Kritik an Hilfspaketen

Das Institut der deutschen Wirtschaft (IW) kritisiert bei den aktuellen November- und Dezemberhilfen, dass manche Betriebe nun mehr Geld verdienen würden, als wenn sie normal geöffnet hätten. Die Kritik richtet sich gegen die Erstattung von variablen Kosten, die für viele Betriebe nun gar nicht anfallen. Dies gelte vor allem im Gastronomie- und Veranstaltungsgewerbe. Das Wirtschaftsministerium erklärte dazu, dass es sich nur um Einzelfälle handele.
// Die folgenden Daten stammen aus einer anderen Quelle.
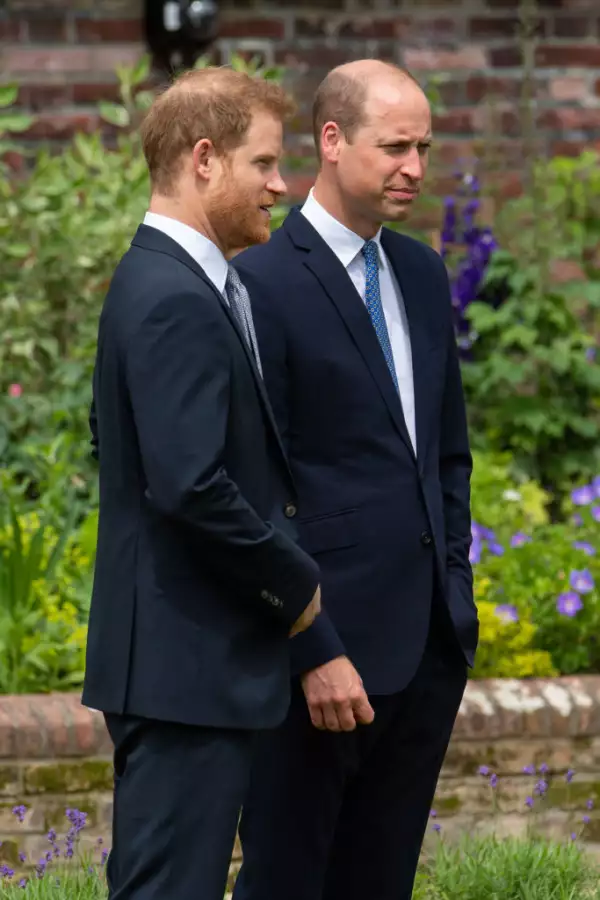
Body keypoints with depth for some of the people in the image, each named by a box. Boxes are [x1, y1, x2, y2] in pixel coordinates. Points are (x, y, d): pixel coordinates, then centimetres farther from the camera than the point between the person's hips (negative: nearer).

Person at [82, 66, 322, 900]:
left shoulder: (154, 280, 14)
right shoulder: (177, 300, -19)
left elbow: (111, 439, 25)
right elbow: (190, 486, -27)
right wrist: (297, 583, -12)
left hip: (174, 655, 11)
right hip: (190, 662, -11)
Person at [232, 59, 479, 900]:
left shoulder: (423, 275, 12)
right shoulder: (264, 284, -12)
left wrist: (456, 594, 13)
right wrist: (316, 651, -16)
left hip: (430, 641, 7)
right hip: (329, 644, -7)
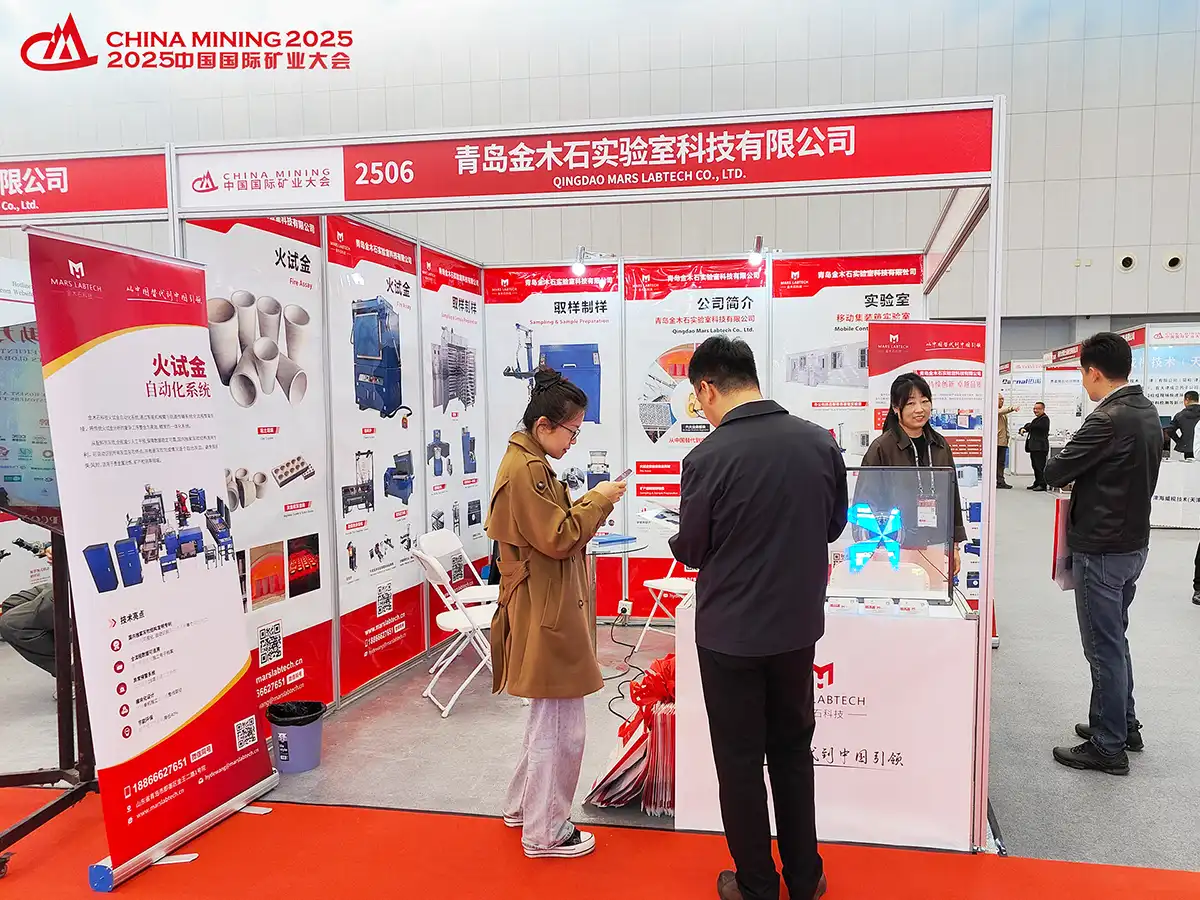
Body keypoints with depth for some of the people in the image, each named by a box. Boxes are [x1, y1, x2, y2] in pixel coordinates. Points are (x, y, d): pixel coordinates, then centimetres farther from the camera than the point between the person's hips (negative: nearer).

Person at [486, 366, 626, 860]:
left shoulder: (528, 462, 12)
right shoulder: (525, 469, -20)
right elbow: (559, 539, -21)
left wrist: (588, 506, 5)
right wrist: (598, 500, -12)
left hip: (545, 610, 11)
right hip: (546, 615, -11)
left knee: (548, 718, 23)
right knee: (561, 728, 2)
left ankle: (523, 805, 38)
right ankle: (544, 832, 18)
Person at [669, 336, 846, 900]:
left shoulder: (708, 457, -21)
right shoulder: (820, 443, -7)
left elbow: (690, 550, -11)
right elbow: (834, 524, 7)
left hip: (730, 633, -4)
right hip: (798, 626, 5)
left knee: (740, 760, 13)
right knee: (793, 749, 22)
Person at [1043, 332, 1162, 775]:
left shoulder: (1108, 420, -24)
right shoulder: (1147, 411, 6)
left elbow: (1055, 473, -20)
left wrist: (1066, 462, 1)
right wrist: (1084, 472, 3)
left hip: (1101, 550, -9)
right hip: (1134, 542, 9)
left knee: (1104, 647, 2)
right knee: (1114, 638, 22)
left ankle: (1108, 747, 14)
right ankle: (1124, 724, 36)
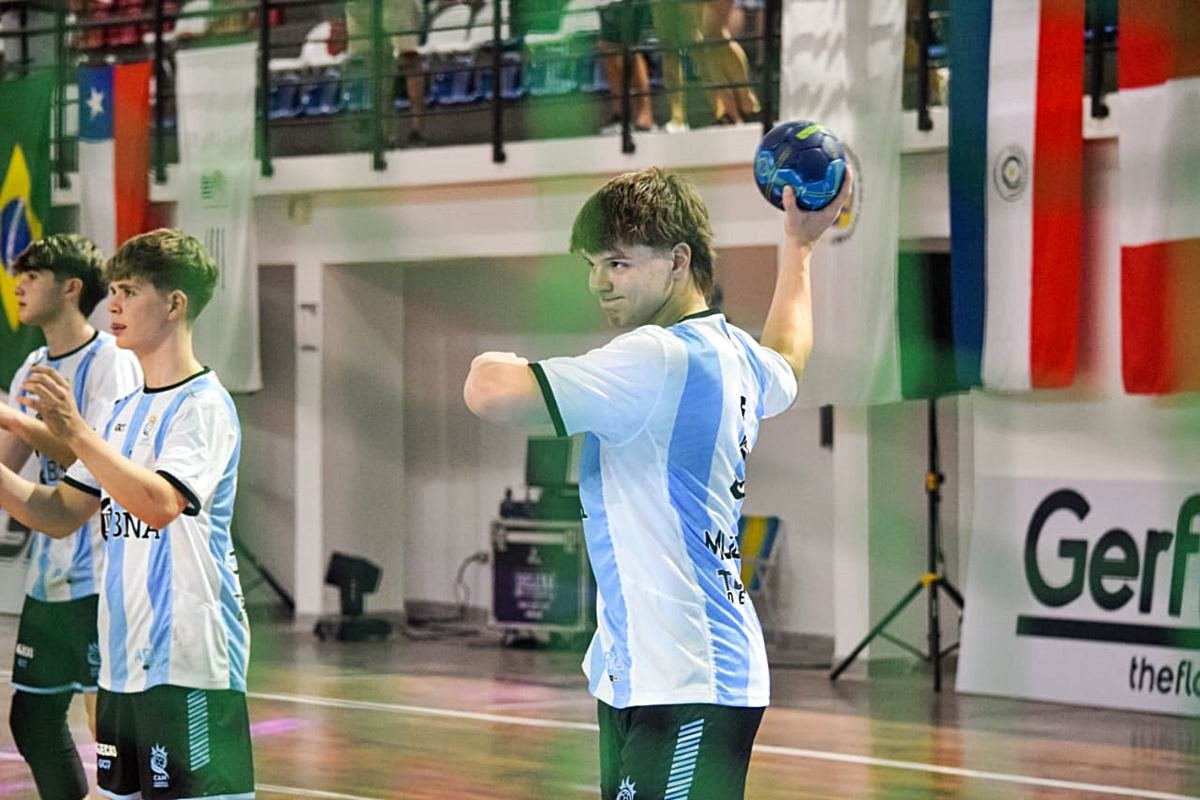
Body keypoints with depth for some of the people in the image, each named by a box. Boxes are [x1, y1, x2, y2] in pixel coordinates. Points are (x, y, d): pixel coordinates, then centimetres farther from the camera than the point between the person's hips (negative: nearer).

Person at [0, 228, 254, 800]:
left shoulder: (204, 404, -10)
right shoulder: (126, 410, 17)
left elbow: (160, 505, -26)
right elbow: (58, 515, 16)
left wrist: (75, 433, -31)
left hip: (190, 666, -9)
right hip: (124, 661, 9)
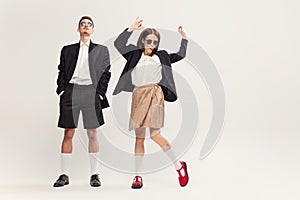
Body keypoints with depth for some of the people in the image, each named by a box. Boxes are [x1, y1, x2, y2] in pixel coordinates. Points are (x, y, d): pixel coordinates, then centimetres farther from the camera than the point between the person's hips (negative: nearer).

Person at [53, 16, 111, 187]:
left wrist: (100, 93, -3)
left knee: (92, 133, 1)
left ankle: (95, 174, 9)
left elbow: (106, 73, 8)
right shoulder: (68, 50, 18)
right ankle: (65, 175, 7)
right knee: (68, 133, 1)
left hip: (91, 91, -1)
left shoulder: (102, 50, 14)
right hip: (71, 91, 1)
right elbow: (62, 72, 13)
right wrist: (61, 91, 0)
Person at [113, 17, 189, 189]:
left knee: (155, 134, -14)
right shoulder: (135, 54, 14)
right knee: (139, 137, 4)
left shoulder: (161, 56, 16)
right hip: (138, 96, 2)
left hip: (154, 95, -2)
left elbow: (180, 55, 25)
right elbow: (118, 44, 3)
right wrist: (131, 29, -3)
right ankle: (138, 176, 10)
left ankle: (179, 166, 1)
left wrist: (184, 38, 17)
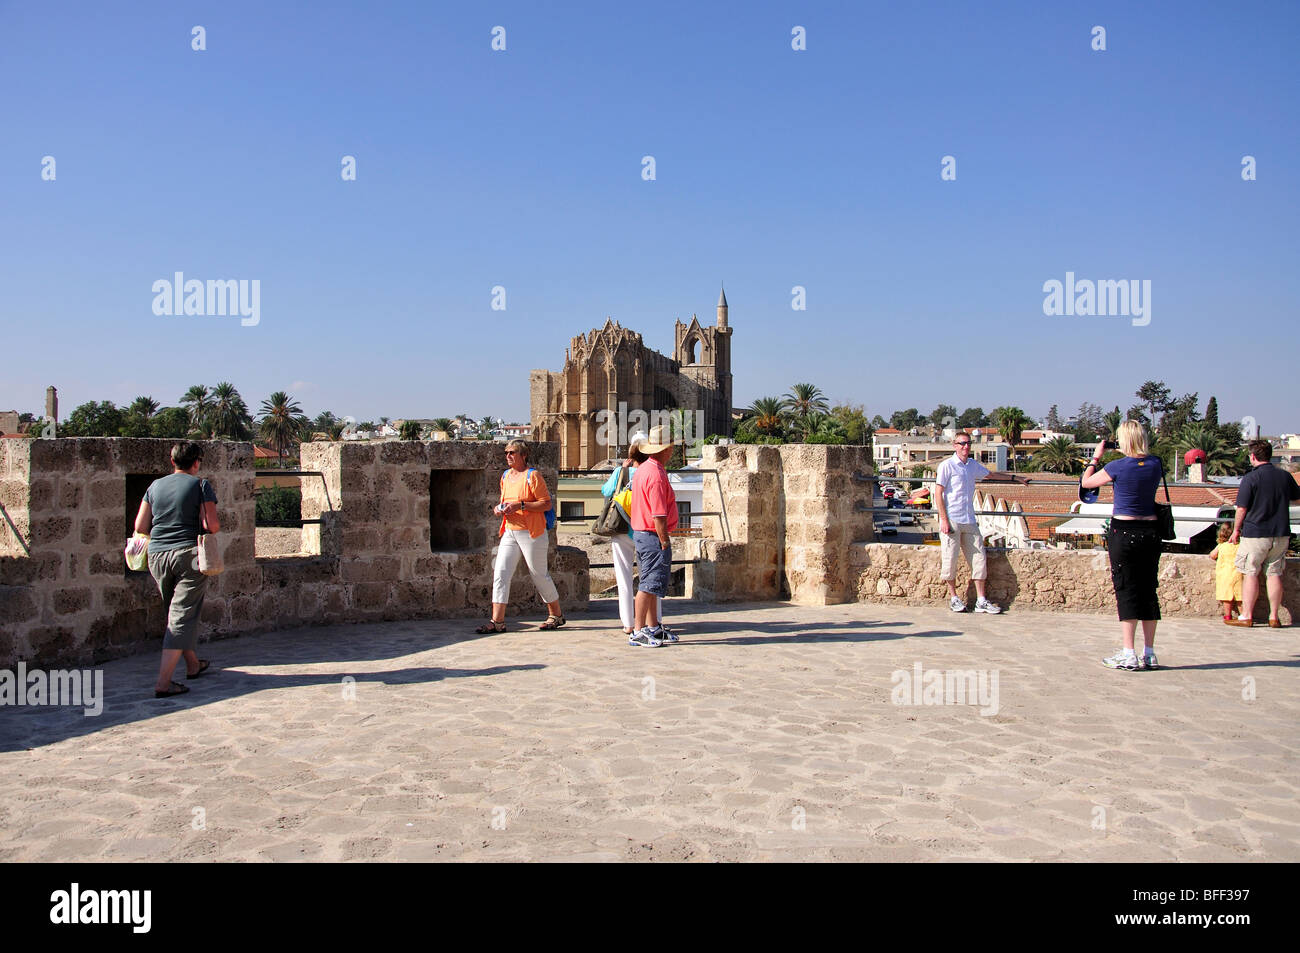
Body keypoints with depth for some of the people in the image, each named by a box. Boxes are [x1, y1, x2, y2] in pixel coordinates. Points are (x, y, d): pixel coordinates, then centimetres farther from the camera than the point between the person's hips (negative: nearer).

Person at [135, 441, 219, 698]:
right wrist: (216, 525, 12)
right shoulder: (200, 485, -3)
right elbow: (212, 525, -11)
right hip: (189, 554, -5)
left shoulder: (155, 486, 11)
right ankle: (163, 682, -12)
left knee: (175, 613, 20)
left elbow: (140, 527, 9)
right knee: (182, 617, -4)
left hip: (157, 555, 5)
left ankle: (193, 664, 35)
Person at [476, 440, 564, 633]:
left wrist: (521, 505, -21)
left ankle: (556, 615, 21)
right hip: (510, 531, 7)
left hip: (531, 533, -7)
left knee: (539, 575, 3)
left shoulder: (532, 476, -8)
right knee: (500, 573, -4)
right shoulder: (505, 476, 14)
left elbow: (546, 504, -12)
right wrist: (500, 508, 5)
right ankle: (497, 621, -3)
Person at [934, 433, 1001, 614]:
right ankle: (953, 597, 10)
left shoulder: (973, 465, 14)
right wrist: (944, 519, -14)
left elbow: (991, 474, 32)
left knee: (979, 558, 1)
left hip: (969, 520, 6)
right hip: (952, 520, -6)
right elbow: (938, 493, -7)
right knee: (950, 560, -4)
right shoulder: (947, 466, -4)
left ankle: (981, 600, 6)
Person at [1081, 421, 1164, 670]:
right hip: (1151, 531, 5)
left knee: (1126, 590, -1)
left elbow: (1086, 482, 2)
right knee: (1148, 590, 10)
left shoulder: (1118, 466, -12)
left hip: (1123, 531, -5)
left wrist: (1096, 457, 13)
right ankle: (1149, 654, 15)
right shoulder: (1156, 463, 2)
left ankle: (1128, 655, -2)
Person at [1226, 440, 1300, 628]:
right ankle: (1274, 617, 12)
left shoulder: (1250, 478, -12)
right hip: (1281, 534, 5)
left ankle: (1247, 616, 3)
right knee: (1274, 574, 10)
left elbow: (1242, 508, -10)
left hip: (1255, 533, -5)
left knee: (1250, 574, 2)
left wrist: (1236, 529, 2)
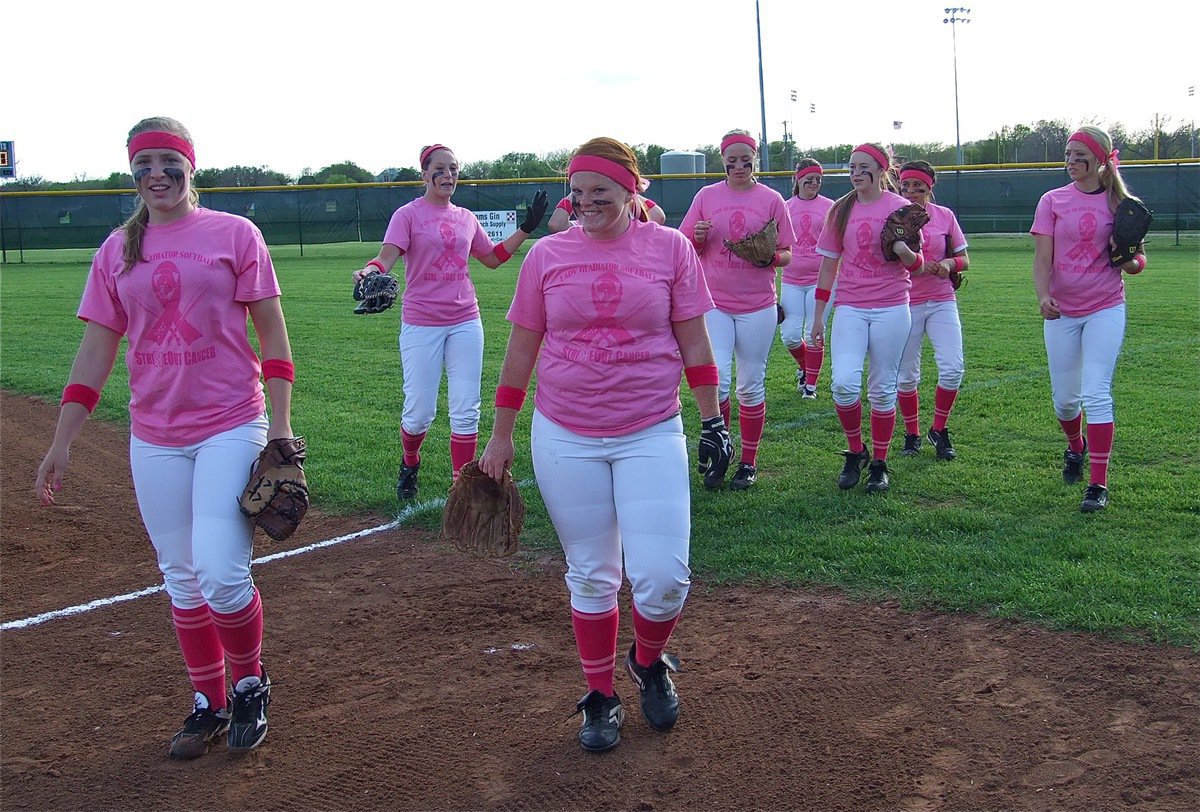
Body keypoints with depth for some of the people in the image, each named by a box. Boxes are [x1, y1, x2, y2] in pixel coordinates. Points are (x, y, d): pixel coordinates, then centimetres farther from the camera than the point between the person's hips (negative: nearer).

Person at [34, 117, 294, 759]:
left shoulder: (234, 234, -1)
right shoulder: (117, 251, 8)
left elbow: (271, 333, -1)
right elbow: (95, 352, 8)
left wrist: (281, 427, -7)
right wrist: (61, 443, 3)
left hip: (231, 429, -4)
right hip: (154, 438, 4)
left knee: (221, 575, -11)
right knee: (181, 581, 10)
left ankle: (251, 681, 16)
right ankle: (209, 703, 26)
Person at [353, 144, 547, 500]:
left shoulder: (466, 218, 12)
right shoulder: (408, 214, -3)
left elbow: (493, 258, 23)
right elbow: (387, 256, -18)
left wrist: (526, 228, 16)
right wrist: (369, 271, -40)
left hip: (465, 321, 4)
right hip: (421, 324, -4)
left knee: (465, 411, 2)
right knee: (419, 413, -1)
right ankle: (410, 464, 31)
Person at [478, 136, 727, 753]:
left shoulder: (670, 247, 0)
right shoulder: (547, 255, 2)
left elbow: (693, 342, 4)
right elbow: (521, 349, 7)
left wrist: (712, 421, 1)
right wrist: (500, 435, 8)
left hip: (652, 435, -1)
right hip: (564, 440, 1)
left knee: (663, 576, -8)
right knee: (590, 578, 8)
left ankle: (649, 663, 23)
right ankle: (600, 697, 26)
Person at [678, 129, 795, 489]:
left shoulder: (771, 199, 3)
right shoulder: (707, 196, 5)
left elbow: (787, 254, 5)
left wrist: (770, 256, -17)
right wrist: (698, 237, -14)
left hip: (757, 306, 0)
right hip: (715, 304, 0)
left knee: (750, 386, 7)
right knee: (716, 382, -10)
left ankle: (749, 462, 18)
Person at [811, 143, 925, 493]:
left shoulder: (901, 208, 0)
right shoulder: (840, 210, 7)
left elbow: (916, 265, 0)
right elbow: (828, 266, 11)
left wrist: (903, 250, -23)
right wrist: (818, 315, 9)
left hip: (891, 309, -1)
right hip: (849, 309, 2)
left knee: (882, 390, 4)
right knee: (844, 384, -13)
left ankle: (879, 464, 17)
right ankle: (855, 452, 9)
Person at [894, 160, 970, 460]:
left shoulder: (945, 216, 4)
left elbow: (964, 259, 9)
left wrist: (949, 263, -13)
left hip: (942, 302, 1)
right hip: (905, 303, -1)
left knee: (953, 369, -10)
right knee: (906, 376, 3)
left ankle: (939, 430, 10)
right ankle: (912, 435, 22)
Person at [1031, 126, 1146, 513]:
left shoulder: (1120, 203, 1)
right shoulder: (1053, 201, 2)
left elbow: (1138, 262, 4)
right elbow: (1042, 258, -5)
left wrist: (1127, 259, -20)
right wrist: (1043, 295, -23)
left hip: (1105, 309, -2)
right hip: (1061, 312, 2)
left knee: (1096, 393, -11)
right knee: (1064, 398, 9)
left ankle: (1098, 484, -7)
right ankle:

Überbrückungshilfe wird verlängert

Zugleich werden bisher bis zum Ende 2020 befristete Überbrückungshilfen bis Ende Juni 2021 verlängert. Bei dieser «Überbrückungshilfe III» werden die Höchstsummen deutlich erweitert. Statt bislang maximal 50 000 EUR pro Monat beträgt die neue Förderhöchstsumme bis zu 200 000 EUR pro Monat. Im Bundeshaushalt 2021 sind für die Finanzhilfen insgesamt fast 40 Mrd. EUR eingeplant.